Er rieb sich müde über die Stirn. Eigentlich hatte er die Aufzeichnung begonnen, um seine Gedanken ein wenig zu ordnen, doch er hatte nicht das Gefühl, daß es dazu taugte. viel zu sehr war sein Inneres noch zu aufgewühlt, um alles in sinnvolle Zusammenhänge zu bringen. Vielleicht sollte er wirklich mit Rhía über all das reden... Er lächelte schwach bei dem Gedanken an seine Nichte. Wahrscheinlich war es besser, sie nicht mit allem zu belasten; sie war jetzt schon verzweifelt genug, wenn sie versuchte, seinen wirren Gedanken zu folgen. Und mit jedem Anruf wirkte sie besorgter. Sie sagte nicht viel darüber, doch er kannte sie gut genug, um auch die Zwischentöne und Ungesagtes hören zu können. Ahnte sie doch, was hinter seiner Stimmung steckte? Wußte sie mehr über sein Tun, als er zuzugeben bereit war? Er ließ sich rücklings auf das Biobett fallen, auf dem er saß. Er sollte diesen Tagebucheintrag hinter sich bringen und nicht soviel nachdenken...

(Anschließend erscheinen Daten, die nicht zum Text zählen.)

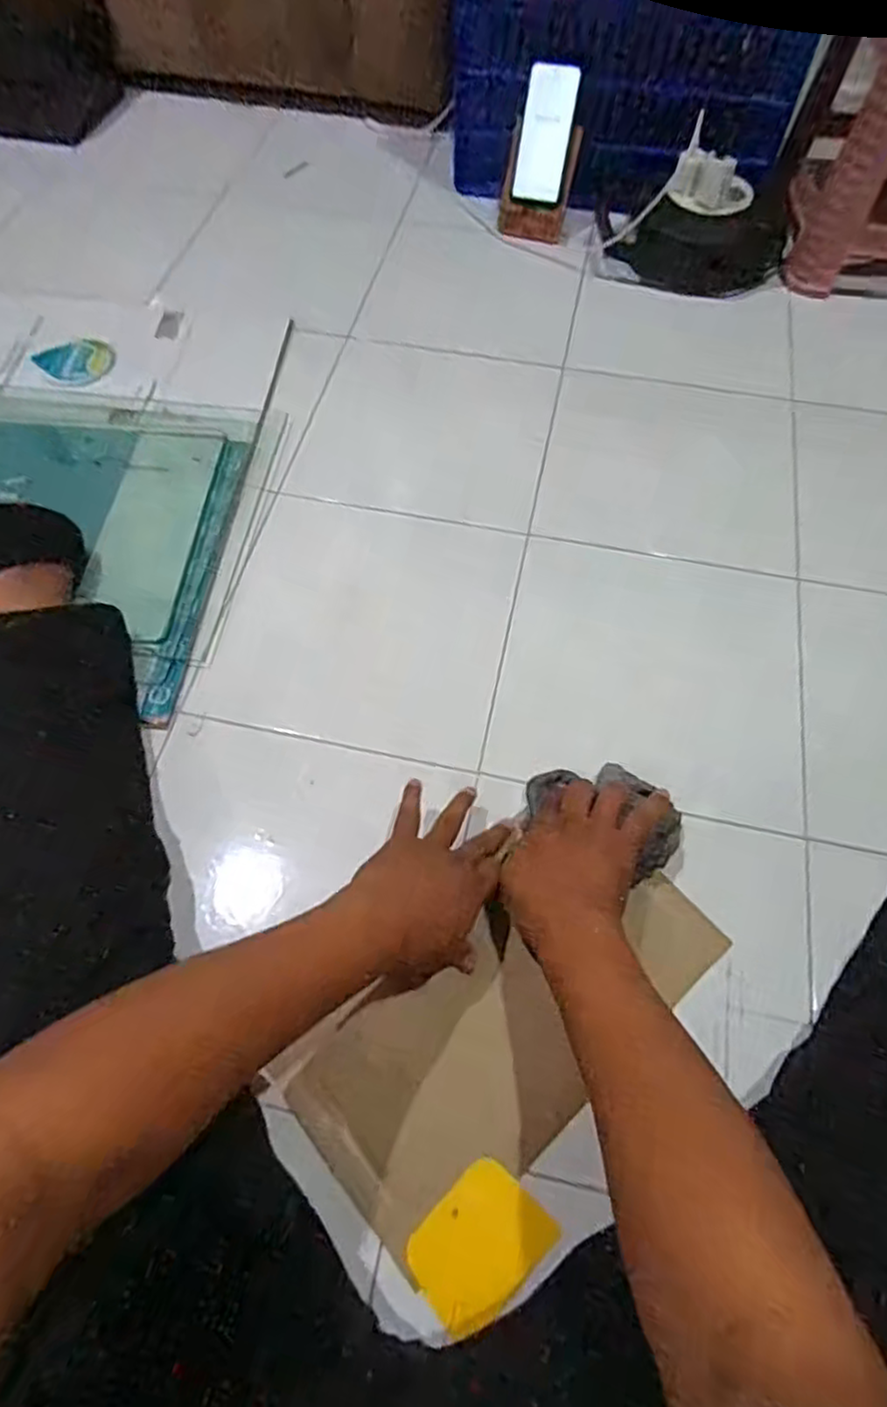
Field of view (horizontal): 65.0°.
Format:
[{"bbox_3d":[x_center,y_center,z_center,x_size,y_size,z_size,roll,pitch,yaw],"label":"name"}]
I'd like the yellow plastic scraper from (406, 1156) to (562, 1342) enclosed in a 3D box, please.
[{"bbox_3d":[0.025,0.377,0.487,0.094,0.004,0.070,-37,67,-21],"label":"yellow plastic scraper"}]

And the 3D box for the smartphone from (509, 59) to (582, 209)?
[{"bbox_3d":[0.143,-0.794,0.977,0.080,0.156,0.008,20,35,16],"label":"smartphone"}]

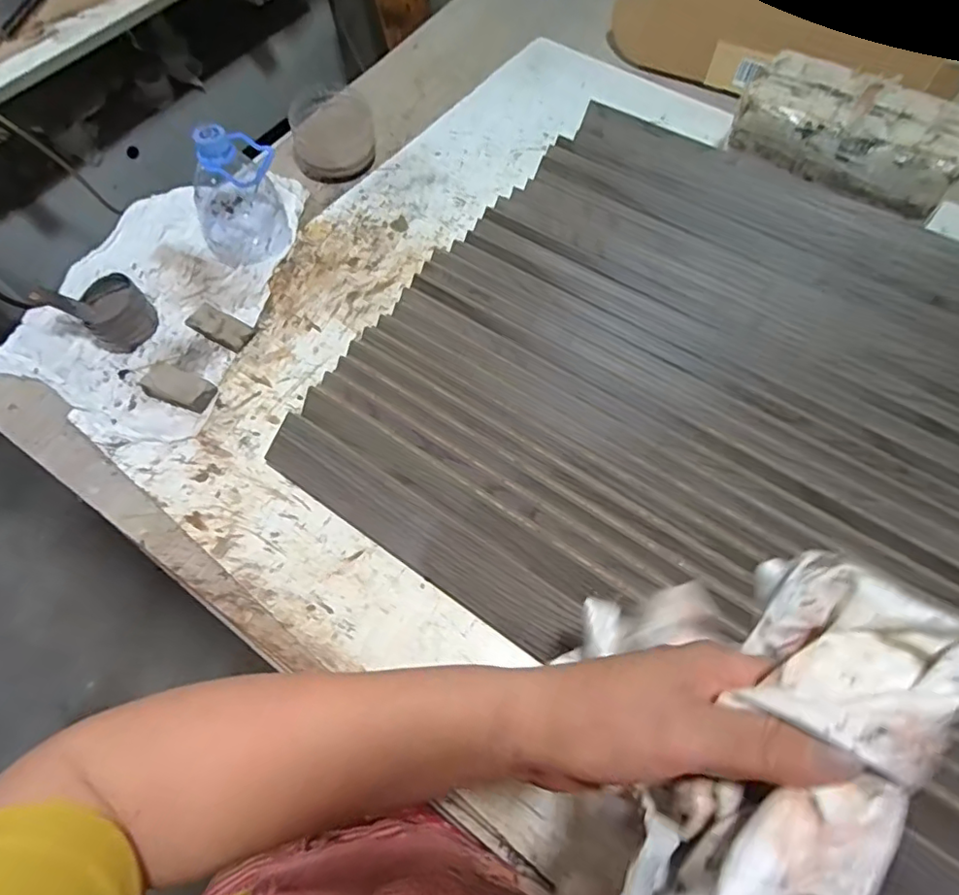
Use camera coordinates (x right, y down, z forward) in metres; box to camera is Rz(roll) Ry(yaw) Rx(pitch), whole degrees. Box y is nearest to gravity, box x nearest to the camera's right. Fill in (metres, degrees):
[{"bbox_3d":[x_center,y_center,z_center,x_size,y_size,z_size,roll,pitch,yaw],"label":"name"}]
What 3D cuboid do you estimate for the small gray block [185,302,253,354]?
[{"bbox_3d":[-0.278,-0.130,0.597,0.067,0.016,0.032,24,67,13],"label":"small gray block"}]

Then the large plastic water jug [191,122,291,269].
[{"bbox_3d":[-0.268,-0.280,0.610,0.099,0.127,0.088,-32,67,-13],"label":"large plastic water jug"}]

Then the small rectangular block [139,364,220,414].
[{"bbox_3d":[-0.306,-0.062,0.561,0.076,0.019,0.033,21,67,12],"label":"small rectangular block"}]

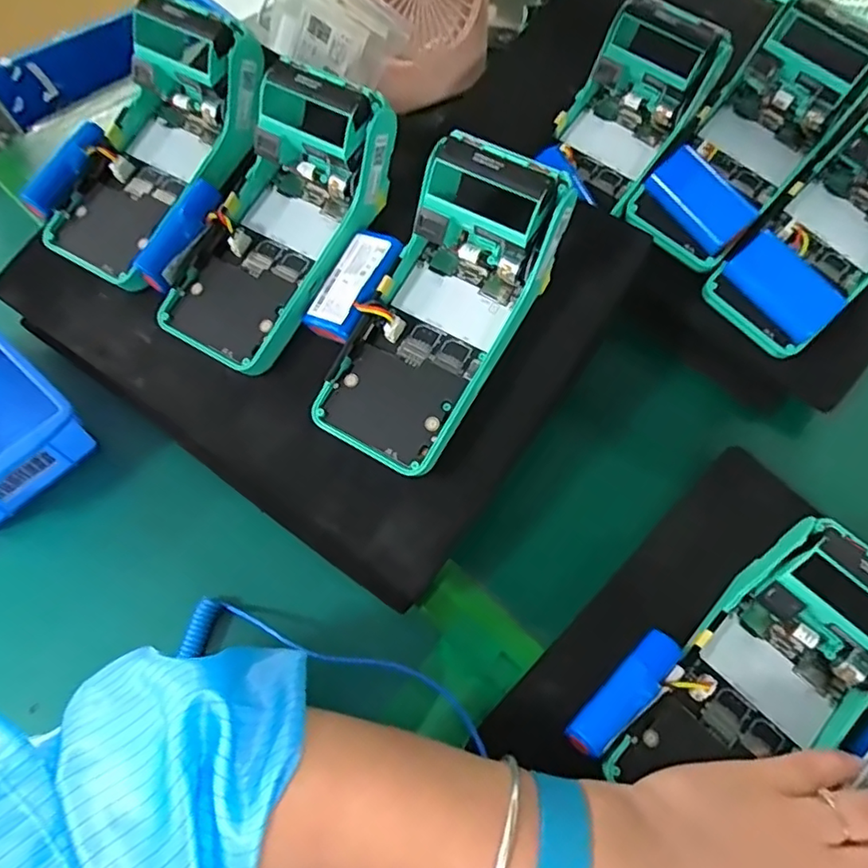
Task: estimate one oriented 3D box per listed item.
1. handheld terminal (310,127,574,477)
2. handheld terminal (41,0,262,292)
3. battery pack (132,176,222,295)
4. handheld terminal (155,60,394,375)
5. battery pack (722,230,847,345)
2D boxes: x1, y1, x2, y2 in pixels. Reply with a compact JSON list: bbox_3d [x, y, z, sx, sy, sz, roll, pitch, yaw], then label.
[{"bbox_3d":[0.004,-0.065,0.320,0.077,0.062,0.169,29,92,12],"label":"handheld terminal"},{"bbox_3d":[-0.173,-0.175,0.365,0.092,0.059,0.169,30,91,13],"label":"handheld terminal"},{"bbox_3d":[-0.148,-0.118,0.343,0.022,0.025,0.069,30,84,12],"label":"battery pack"},{"bbox_3d":[-0.091,-0.120,0.343,0.079,0.053,0.166,31,94,13],"label":"handheld terminal"},{"bbox_3d":[0.218,-0.091,0.368,0.038,0.018,0.066,-43,81,13],"label":"battery pack"}]

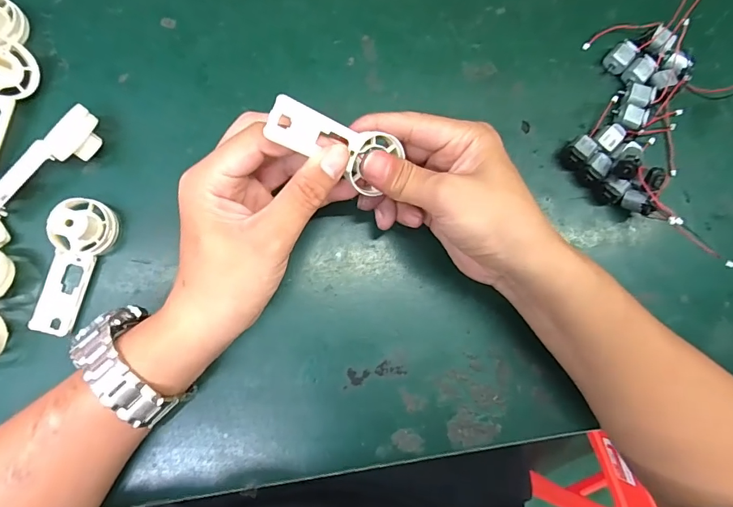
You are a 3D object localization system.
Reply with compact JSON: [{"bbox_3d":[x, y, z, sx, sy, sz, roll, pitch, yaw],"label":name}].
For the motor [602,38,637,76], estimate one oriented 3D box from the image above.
[{"bbox_3d":[0.212,-0.164,0.352,0.018,0.017,0.021,45,81,1],"label":"motor"}]

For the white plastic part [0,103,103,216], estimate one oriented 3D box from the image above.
[{"bbox_3d":[-0.217,-0.057,0.287,0.023,0.031,0.093,40,81,0],"label":"white plastic part"}]

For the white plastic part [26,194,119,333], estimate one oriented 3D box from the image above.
[{"bbox_3d":[-0.204,0.008,0.284,0.036,0.030,0.093,22,82,-3],"label":"white plastic part"}]

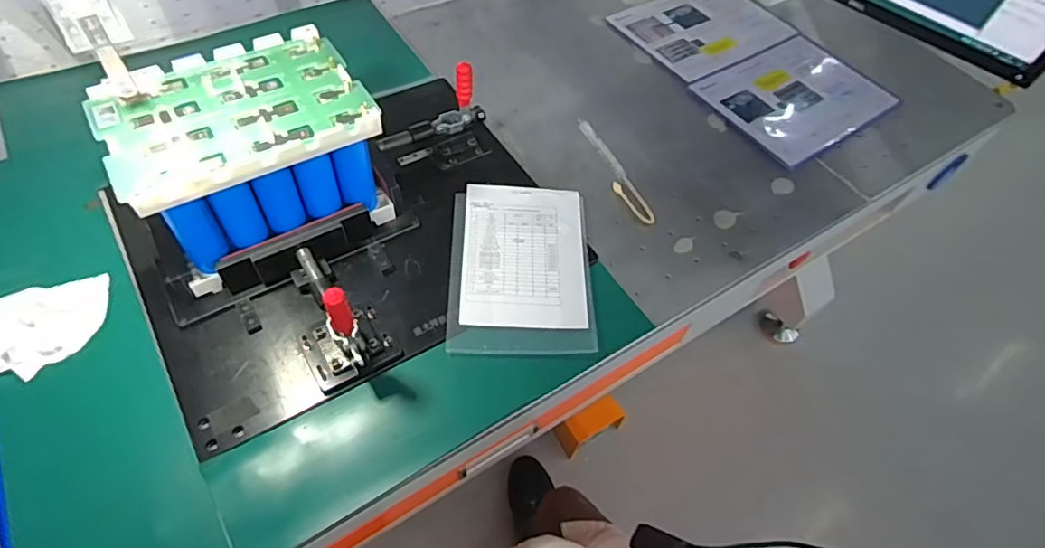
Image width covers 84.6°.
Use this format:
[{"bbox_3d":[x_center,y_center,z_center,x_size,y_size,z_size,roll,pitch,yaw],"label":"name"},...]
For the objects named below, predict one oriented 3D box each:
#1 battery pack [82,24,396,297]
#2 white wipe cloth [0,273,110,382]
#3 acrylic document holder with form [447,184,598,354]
[{"bbox_3d":[-0.295,-0.123,0.644,0.238,0.166,0.180,-27,62,-21],"label":"battery pack"},{"bbox_3d":[-0.509,0.055,0.591,0.138,0.021,0.094,-19,58,-17],"label":"white wipe cloth"},{"bbox_3d":[-0.001,-0.014,0.697,0.166,0.010,0.237,2,55,-4],"label":"acrylic document holder with form"}]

"Aufzeichnung fortsetzen. Unser neuer Riov muß sich zwar erst einmal in seine Position finden, aber nach zwanzig Jahren außer Dienst ist das wahrscheinlich keine Überraschung. Ich bin mir nicht sicher, was ich von ihm halten soll, was aber nicht unbedingt ausschließlich objektiv ist. Er macht einen motivierten Eindruck, ja, aber wann immer ich ihn Befehle geben und auf dem Kommandosessel sitzen sehe, habe ich das Gefühl, er sei hier eingedrungen. Und warum auch nicht? Was hat sich das Oberkommando dabei gedacht, ihn auszuwählen? Sovek wäre der Nächste in der Kommandokette gewesen. Gut, seine Qualifikation steht außer Frage, aber auch ich selbst bin nicht einmal in die Überlegung einbezogen worden. Nicht, daß ich mich in die erste Reihe drängeln will, das würde mir wohl als letztes einfallen. Aber was ließ die Befugten unserem Neuen den Vorzug geben, anstatt ein Crewmitglied der Drolae zu nehmen? Ich vermute mittlerweile, daß es für sie ein Riesenspaß war, uns einen Fremden auf unserem eigenen Schiff vor die Nase zu setzen. Was anderes kann es sein? Oder können sie tatsächlich auf die Idee kommen, ein Erster Offizier, der seit zwanzig Jahren kein Schiff mehr von innen gesehen geschweige denn irgendwem befehligt hat, sei besser geeignet als jemand, der seit Jahren auf der Drolae arbeitet? Wie es sich damit auch verhält, ich kann ihm nicht vorurteilsfrei entgegentreten und das macht den Umgang mit ihm schwierig, wie kompetent er auch sein mag. Ich habe meine Besuche auf der Brücke auf ein Minimum eingeschränkt, um mich nicht zu dummen Kommentaren hinreißen zu lassen. Er hat das offiziell bestätigte Recht, dort zu sitzen und zu kommandieren, da ändert meine persönliche Meinung absolut nichts. Aufzeichnung beenden."